── RECORDS FOR THE TASK ──
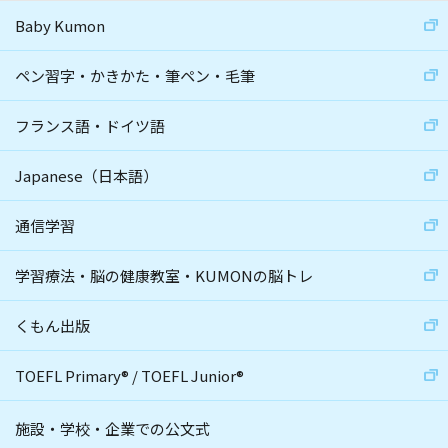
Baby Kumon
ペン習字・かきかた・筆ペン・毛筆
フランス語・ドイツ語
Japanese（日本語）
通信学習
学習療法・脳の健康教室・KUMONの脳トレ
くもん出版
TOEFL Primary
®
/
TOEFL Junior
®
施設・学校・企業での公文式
───
### INSTRUCTIONS FOR THE TASK
Print the records again exactly, pictures excluded.

### ANSWER BOX
Baby Kumon
ペン習字・かきかた・筆ペン・毛筆
フランス語・ドイツ語
Japanese（日本語）
通信学習
学習療法・脳の健康教室・KUMONの脳トレ
くもん出版
TOEFL Primary
®
/
TOEFL Junior
®
施設・学校・企業での公文式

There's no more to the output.